Let’s see.  A way that is rooted in the marching forward in the Gospel of Jesus; that recognizes that what we see in culture is a result of unconverted souls, uncommitted hearts, undiscipled children, and the loss of a biblical worldview.

Truthfully, I’ve gone back and forth between, in moments of zeal, “we must vote the right people into office and things will change” and in times of frustration, “maybe the extreme separatist movements have it right.” LOL!  Yes, political change is needed, but that alone will not and cannot fix what is spiritually broken.  Christian communities must be built...NOW!...and they must not hide that light under a bushel. 

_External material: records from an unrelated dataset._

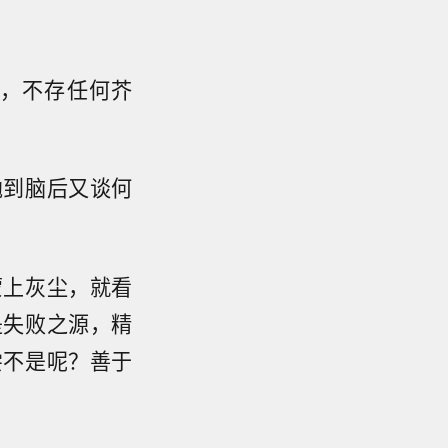
，不存任何芥
抛到脑后又谈何
蒙上灰尘，就看
是失败之源，精
尝不是呢？善于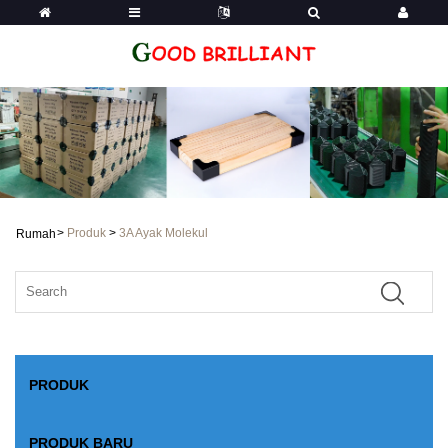
>
Produk
>
3A Ayak Molekul
Rumah
PRODUK
PRODUK BARU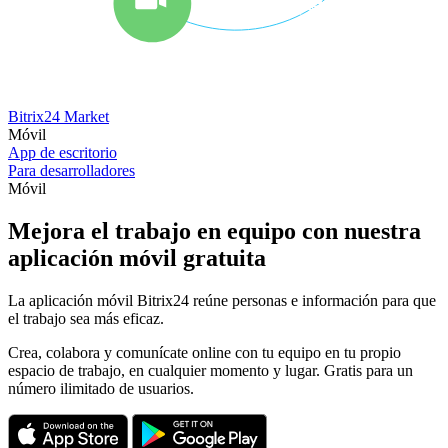
Bitrix24 Market
Móvil
App de escritorio
Para desarrolladores
Móvil
Mejora el trabajo en equipo con nuestra
aplicación móvil gratuita
La aplicación móvil Bitrix24 reúne personas e información para que
el trabajo sea más eficaz.
Crea, colabora y comunícate online con tu equipo en tu propio
espacio de trabajo, en cualquier momento y lugar. Gratis para un
número ilimitado de usuarios
.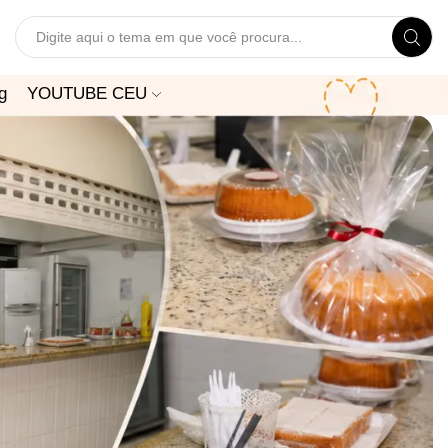
Search
input
g
YOUTUBE CEU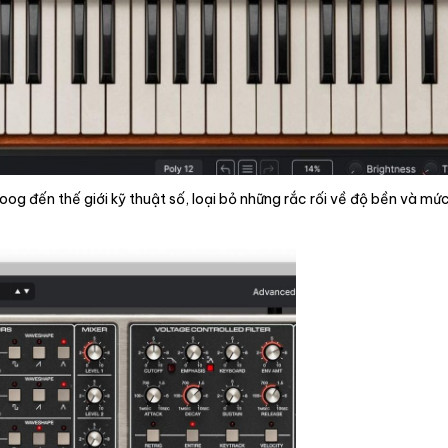
ến thế giới kỹ thuật số, loại bỏ những rắc rối về độ bền và mức g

Brother Sido mentioned “the quiet way of the cross.”  I really like this language.  I will not presume to know what he means, but might this mean that we:

  1. Preach the Gospel in our families, down the street and around world?
  2. Reject worldliness and pursue biblical holiness?
  3. Build godly families and disciple our children?
  4. Use money for the glory of God?
  5. Build churches that look more like the New Testament?
  6. Help one another think biblically?
  7. Do all these things in love?

Yes we MUST vote for godly leaders and yes we MUST cry aloud and spare not.  But when we are finished in the voting booth and on the street corner, the work will continue.  

Lest I am misunderstood, this isn’t an issue of loudness or volume.  As I implied in my book, the church hasn’t lost her prophetic voice because we aren’t loud enough; we’ve lost our voice because we don’t preach and live the Bible and we haven’t taught our children to do the same.  We lost the “culture wars” because we abandoned the authority of Scripture in every area of life.  We have, without much of a fight, assimilated carnal and humanist philosophies and applied them to home and church.

Now admittedly, this “quiet way of the cross” doesn’t sound very sexy.  It wouldn’t be rooted in big events and hoopla.  I would think it would primarily manifest in day to day holiness, kindness, meekness, and faithfulness.  It would find its power in simple, Spirit-driven living that is anchored in a heavenward perspective.  It would not hop from new thing to new thing.  It would just live, love, and last until Christ returns or He calls us home.

It's becoming clearer--->  A simple life of love and faithfulness.  Of refusing friendship with the world.  Of modesty and propriety.  Of good, hard work.  Of speaking the truth in love.  Of Spirit-filled living.  Of fellowship and hospitality.  Of good missions work.  Of making our voices heard, but then trusting the Lord to change hearts.  Of supporting the local church.  Of teaching and training children in the discipline and instruction of the Lord.  Of talks and walks and prayers and Gospel-preaching and discipleship and study and accountability and joy.